One of Caricom’s most conservative member countries has taken its place in the queue to benefit from the emerging economic opportunities that are thought likely to arise out of the re-establishment of diplomatic relations between Havana and Washington.
Recently, the Barbados Government used the opportunity of a courtesy call on its Industry Minister Donville Innis by Cuba’s resident Ambassador in Bridgetown Franscisco Fernandez Pena to express its desire to “forge deeper economic ties with Cuba” which, translated from the diplomatic jargon in which the pronouncement is couched, means, according to a report in a section of the Barbados media, engaging “robustly in trade.” The Barbados Government has already disclosed that several local companies are apparently queuing up to do business with the Caribbean island once considered to be an ideological pariah. Indeed, it has been confirmed that as of May this year Banks Breweries would be moving to export up to 1 million cases of beer to Cuba. A trade mission is currently being assembled in Barbados to visit Cuba.
Barbados and the rest of Caricom for that matter are likely to find the administration in Havana mindful of further strengthening ties that have formally been in place since 1972 when Jamaica, Guyana, Trinidad and Tobago and Barbados led the way in the region by establishing diplomatic relations with Cuba.
The commencement of formal ties between Cuba and the so-called big four in Caricom marked the start of a successful relationship between Cuba and the English-speaking Caribbean characterized by technical cooperation notably in the field of education and through which Cuba provided medical training for thousands of scholars from across the Caribbean.
Simultaneously, and intermittent periods of US diplomatic pressure notwithstanding, Caricom countries kept faith with Cuba in a relationship characterized by a universal acknowledgement across the region that ideological differences aside Cuba, unquestionably, was part of the Caribbean family.
The presence of Cuban medical personnel in several Caribbean countries and more recently the removal of restrictions that allowed for mainly official visits by Cubans to the English-speaking Caribbean made even clearer the growing closeness between Cuba and the rest of the Caribbean.
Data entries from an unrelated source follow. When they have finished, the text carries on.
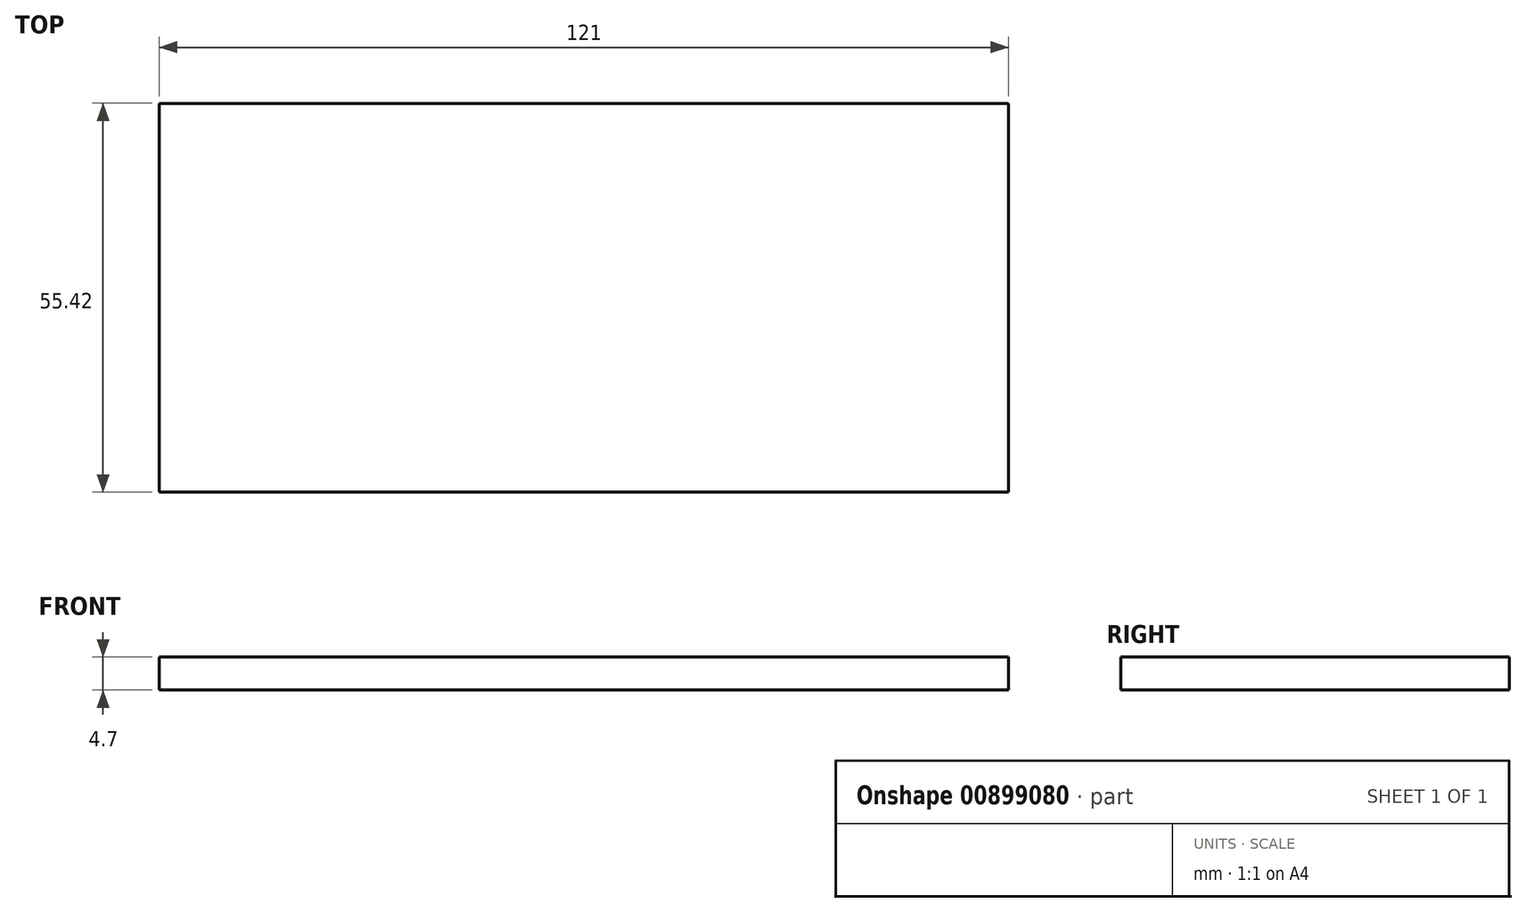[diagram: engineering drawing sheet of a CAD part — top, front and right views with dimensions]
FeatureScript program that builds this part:
annotation { "Feature Type Name" : "Feature", "Feature Type Description" : "" }
export const myFeature = defineFeature(function(context is Context, id is Id, definition is map)
    precondition{}
    {
        {
            var Q0;
            Q0=qCreatedBy(makeId("Top.planeOp"),FACE);
            var sketch = newSketch(context, id + "F0", { "sketchPlane" : qUnion([Q0])});
            skLineSegment(sketch, "E0.bottom", {"start": v(-60.5, 27.7) * mm, "end": v(60.5, 27.7) * mm});
            skLineSegment(sketch, "E0.top", {"start": v(-60.5, -27.7) * mm, "end": v(60.5, -27.7) * mm});
            skLineSegment(sketch, "E0.left", {"start": v(-60.5, 27.7) * mm, "end": v(-60.5, -27.7) * mm});
            skLineSegment(sketch, "E0.right", {"start": v(60.5, 27.7) * mm, "end": v(60.5, -27.7) * mm});
            skPoint(sketch, "E0.middle", {"position": v(0, 0) * mm});
            skSolve(sketch);
        }
        {
            var Q0;
            Q0=qSketchRegion(id+"F0",true);
            extrude(context, id + "F1", {"entities" : qUnion([Q0]), "depth" : 4.7 * mm, "offsetDistance" : 25 * mm});
        }
    });
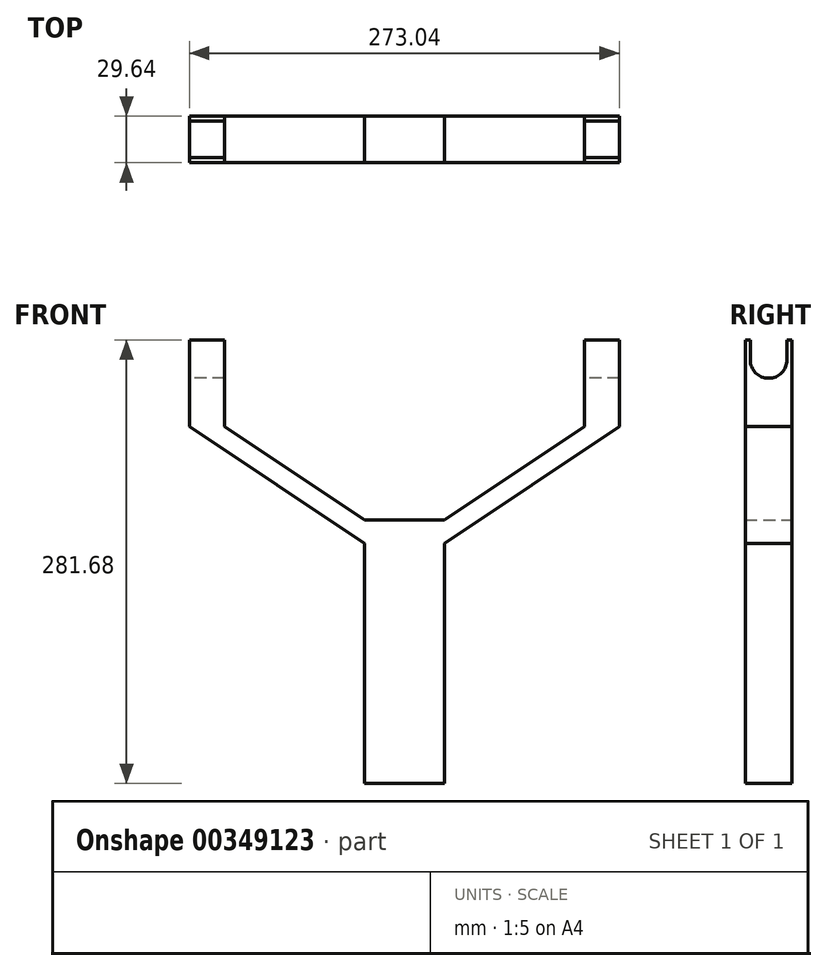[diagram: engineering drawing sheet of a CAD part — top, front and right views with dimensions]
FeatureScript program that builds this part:
annotation { "Feature Type Name" : "Feature", "Feature Type Description" : "" }
export const myFeature = defineFeature(function(context is Context, id is Id, definition is map)
    precondition{}
    {
        {
            var Q0;
            Q0=qCreatedBy(makeId("Front.planeOp"),FACE);
            var sketch = newSketch(context, id + "F0", { "sketchPlane" : qUnion([Q0])});
            skLineSegment(sketch, "E0", {"start": v(-25.4, -152.4) * mm, "end": v(25.4, -152.4) * mm});
            skLineSegment(sketch, "E1", {"start": v(-25.4, -152.4) * mm, "end": v(-25.4, 0) * mm});
            skLineSegment(sketch, "E2", {"start": v(25.4, -152.4) * mm, "end": v(25.4, 0) * mm});
            skLineSegment(sketch, "E3", {"start": v(-25.4, 0) * mm, "end": v(-136.52, 74.24) * mm});
            skLineSegment(sketch, "E4", {"start": v(-136.52, 74.24) * mm, "end": v(-136.52, 129.28) * mm});
            skLineSegment(sketch, "E5", {"start": v(-136.52, 129.28) * mm, "end": v(-114.3, 129.28) * mm});
            skLineSegment(sketch, "E6", {"start": v(-114.3, 129.28) * mm, "end": v(-114.3, 74.24) * mm});
            skLineSegment(sketch, "E7", {"start": v(-114.3, 74.24) * mm, "end": v(-25.4, 14.85) * mm});
            skLineSegment(sketch, "E8", {"start": v(-25.4, 14.85) * mm, "end": v(25.4, 14.85) * mm});
            skLineSegment(sketch, "E9", {"start": v(25.4, 14.85) * mm, "end": v(114.3, 74.24) * mm});
            skLineSegment(sketch, "E10", {"start": v(114.3, 74.24) * mm, "end": v(114.3, 129.28) * mm});
            skLineSegment(sketch, "E11", {"start": v(114.3, 129.28) * mm, "end": v(136.52, 129.28) * mm});
            skLineSegment(sketch, "E12", {"start": v(136.52, 129.28) * mm, "end": v(136.52, 74.24) * mm});
            skLineSegment(sketch, "E13", {"start": v(136.52, 74.24) * mm, "end": v(25.4, 0) * mm});
            skSolve(sketch);
        }
        {
            var Q0;
            Q0 = qSketchRegion(id + "F0", true);
            extrude(context, id + "F1", {"entities" : qUnion([Q0]), "depth" : 29.64 * mm});
        }
        {
            var Q0;
            Q0=makeQuery(id+"F1.opExtrude","SWEPT_FACE",FACE,{"disambiguationData":[OSD([sQuery(id+"F0.wireOp",EDGE,"E4")])]});
            var sketch = newSketch(context, id + "F2", { "sketchPlane" : qUnion([Q0])});
            skLineSegment(sketch, "E14", {"start": v(3.18, 129.28) * mm, "end": v(3.18, 116.58) * mm});
            skLineSegment(sketch, "E15", {"start": v(26.47, 129.28) * mm, "end": v(26.47, 116.58) * mm});
            skArc(sketch, "E16", {"start": v(3.18, 116.58) * mm, "mid": v(14.82, 104.94) * mm, "end": v(26.47, 116.58) * mm});
            skLineSegment(sketch, "E17", {"start": v(3.18, 129.28) * mm, "end": v(26.47, 129.28) * mm});
            skSolve(sketch);
        }
        {
            var Q0;
            Q0=makeQuery(id+"F2.imprint","IMPRINT",FACE,{"disambiguationData":[TD([[makeQuery(id+"F2.imprint","IMPRINT",EDGE,{"derivedFrom":sQuery(id+"F2.wireOp",EDGE,"E14")}),1.0]])]});
            extrude(context, id + "F3", {"entities" : qUnion([Q0]), "operationType" : NewBodyOperationType.REMOVE, "endBound" : BoundingType.THROUGH_ALL, "oppositeDirection" : true, "depth" : 25.4 * mm});
        }
    });
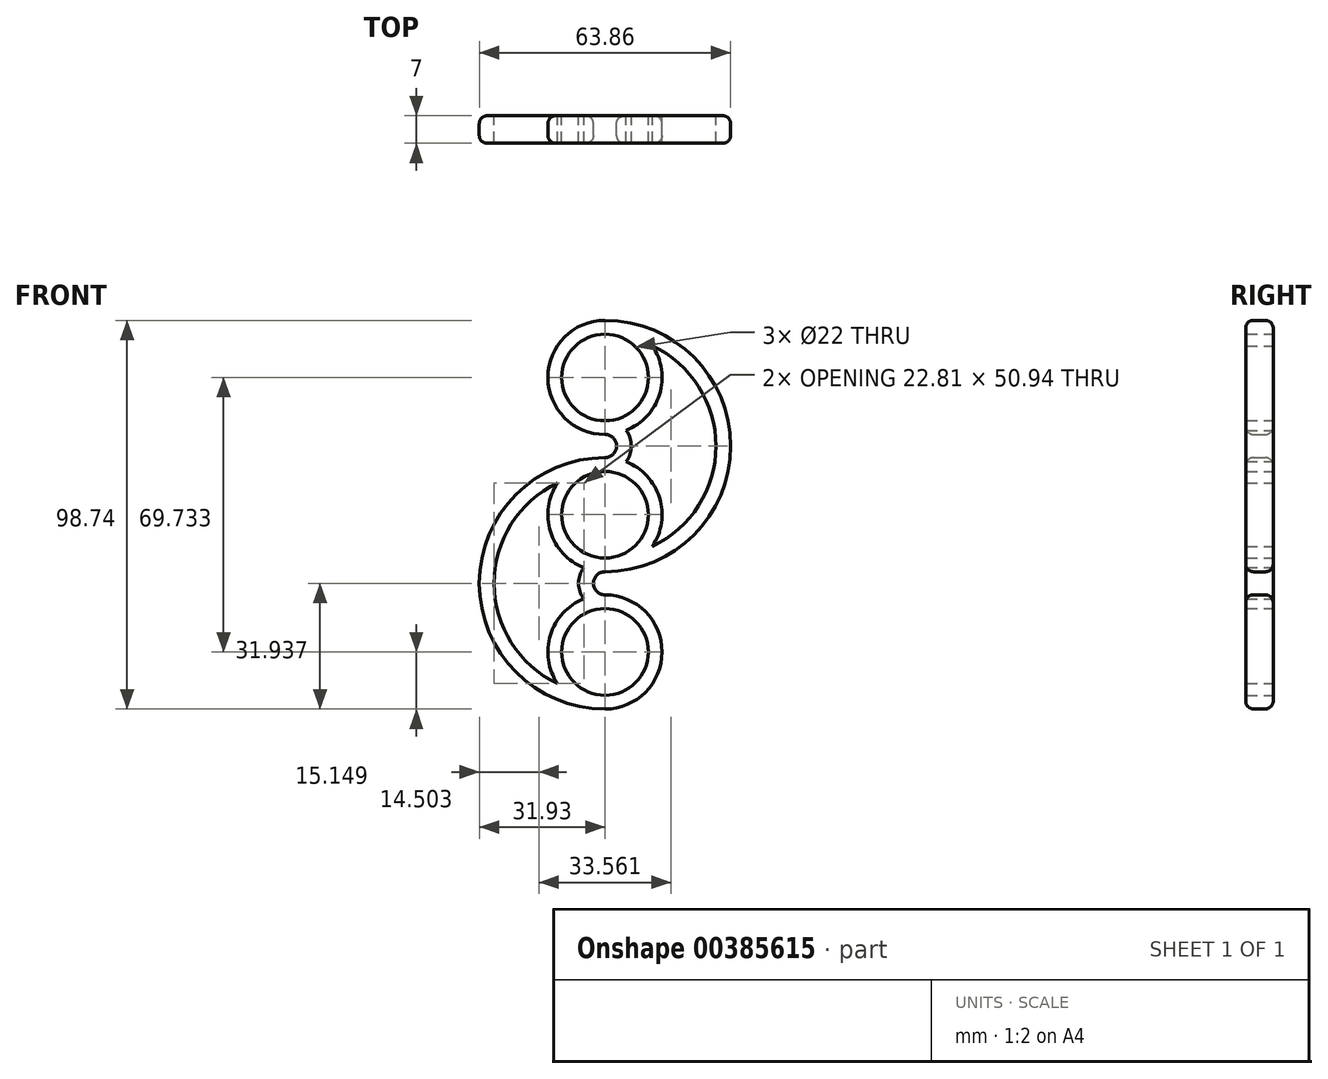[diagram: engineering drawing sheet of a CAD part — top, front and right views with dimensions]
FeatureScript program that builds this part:
annotation { "Feature Type Name" : "Feature", "Feature Type Description" : "" }
export const myFeature = defineFeature(function(context is Context, id is Id, definition is map)
    precondition{}
    {
        {
            var Q0;
            Q0=qCreatedBy(makeId("Front.planeOp"),FACE);
            var sketch = newSketch(context, id + "F0", { "sketchPlane" : qUnion([Q0])});
            skArc(sketch, "E0", {"start": v(12.07, -8.03) * mm, "mid": v(13.84, 4.3) * mm, "end": v(5.38, 13.47) * mm});
            skCircle(sketch, "E1", {"center": v(0, 0) * mm, "radius": 11 * mm});
            skArc(sketch, "E2", {"start": v(0, 49.37) * mm, "mid": v(-14.5, 34.87) * mm, "end": v(0, 20.37) * mm});
            skCircle(sketch, "E3", {"center": v(0, 34.87) * mm, "radius": 11 * mm});
            skArc(sketch, "E4", {"start": v(0, 14.5) * mm, "mid": v(2.93, 17.43) * mm, "end": v(0, 20.37) * mm});
            skArc(sketch, "E5.0", {"start": v(5.38, 13.47) * mm, "mid": v(6.68, 17.43) * mm, "end": v(5.38, 21.4) * mm});
            skArc(sketch, "E6", {"start": v(0, -14.5) * mm, "mid": v(31.93, 17.43) * mm, "end": v(0, 49.37) * mm});
            skArc(sketch, "E7.0", {"start": v(12.07, -8.03) * mm, "mid": v(28.18, 17.43) * mm, "end": v(12.07, 42.9) * mm});
            skArc(sketch, "E8.trimOffspring", {"start": v(5.38, 21.4) * mm, "mid": v(13.84, 30.56) * mm, "end": v(12.07, 42.9) * mm});
            skArc(sketch, "E9.trimOffspring", {"start": v(-12.07, 8.03) * mm, "mid": v(-13.84, -4.3) * mm, "end": v(-5.38, -13.47) * mm});
            skArc(sketch, "E10.1.0", {"start": v(0, -49.37) * mm, "mid": v(14.5, -34.87) * mm, "end": v(0, -20.37) * mm});
            skArc(sketch, "E10.1.1", {"start": v(0, 14.5) * mm, "mid": v(-31.93, -17.43) * mm, "end": v(0, -49.37) * mm});
            skCircle(sketch, "E10.1.2", {"center": v(0, -34.87) * mm, "radius": 11 * mm});
            skArc(sketch, "E10.1.3", {"start": v(-12.07, 8.03) * mm, "mid": v(-28.18, -17.43) * mm, "end": v(-12.07, -42.9) * mm});
            skArc(sketch, "E10.1.4", {"start": v(-5.38, -21.4) * mm, "mid": v(-13.84, -30.56) * mm, "end": v(-12.07, -42.9) * mm});
            skArc(sketch, "E10.1.5", {"start": v(-5.38, -13.47) * mm, "mid": v(-6.68, -17.43) * mm, "end": v(-5.38, -21.4) * mm});
            skArc(sketch, "E10.1.6", {"start": v(0, -14.5) * mm, "mid": v(-2.93, -17.43) * mm, "end": v(0, -20.37) * mm});
            skSolve(sketch);
        }
        {
            var Q0;
            Q0=makeQuery(id+"F0.imprint","IMPRINT",FACE,{"disambiguationData":[TD([[makeQuery(id+"F0.imprint","IMPRINT",EDGE,{"derivedFrom":sQuery(id+"F0.wireOp",EDGE,"E0")}),1.0]])]});
            extrude(context, id + "F1", {"entities" : qUnion([Q0]), "depth" : 7 * mm});
        }
        {
            var Q0;
            Q0=makeQuery(id+"F1.opExtrude","CAP_EDGE",EDGE,{"disambiguationData":[OSD([sQuery(id+"F0.wireOp",EDGE,"E10.1.1")])],"isStart":false});
            var Q1;
            Q1=makeQuery(id+"F1.opExtrude","CAP_EDGE",EDGE,{"disambiguationData":[OSD([sQuery(id+"F0.wireOp",EDGE,"E10.1.1")])],"isStart":true});
            fillet(context, id + "F2", {"entities" : qUnion([Q0, Q1]), "radius" : 2 * mm, "tangentPropagation" : true, "allowEdgeOverflow" : false});
        }
    });
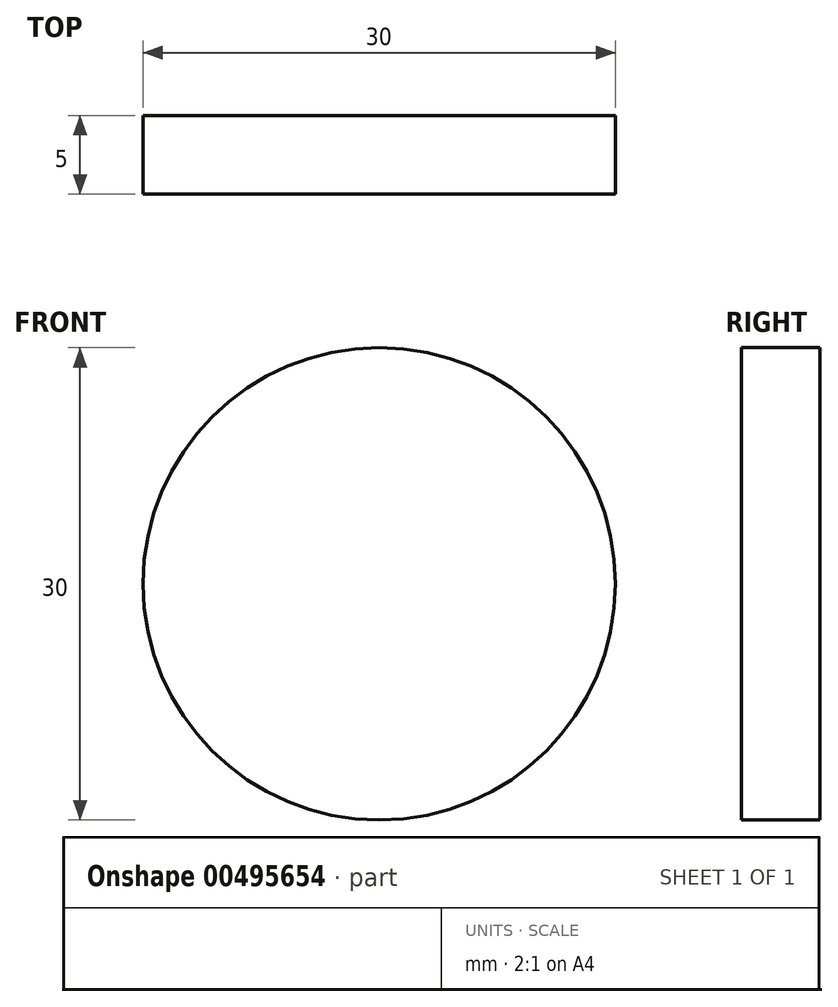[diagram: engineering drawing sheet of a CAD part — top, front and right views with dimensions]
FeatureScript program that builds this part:
annotation { "Feature Type Name" : "Feature", "Feature Type Description" : "" }
export const myFeature = defineFeature(function(context is Context, id is Id, definition is map)
    precondition{}
    {
        {
            var Q0;
            Q0=qCreatedBy(makeId("Front.planeOp"),FACE);
            var sketch = newSketch(context, id + "F0", { "sketchPlane" : qUnion([Q0])});
            skCircle(sketch, "E0", {"center": v(0, 0) * mm, "radius": 15 * mm});
            skSolve(sketch);
        }
        {
            var Q0;
            Q0 = qSketchRegion(id + "F0", true);
            extrude(context, id + "F1", {"entities" : qUnion([Q0]), "depth" : 5 * mm});
        }
    });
The challenge for the Caribbean, though, is that Cuba has other long-standing allies both within and without the region to say nothing of eagle-eyed entrepreneurs in the United States who have already begun to probe such business opportunities in a country which is clearly eager to experience a full-fledged economic connection with the west. That would mean that Caricom countries might have to take their place in the queue.
But it will not be simply a question of simply waiting one’s turn.
The months and years ahead are likely to witness both a reconfiguration and a strengthening of the various Caricom diplomatic missions in Havana to reflect a greater shifting of interests to the economic sphere. In essence, Caricom countries, both individually and as a regional grouping must begin to contemplate the beginning of an era of full-fledged economic diplomacy with Havana.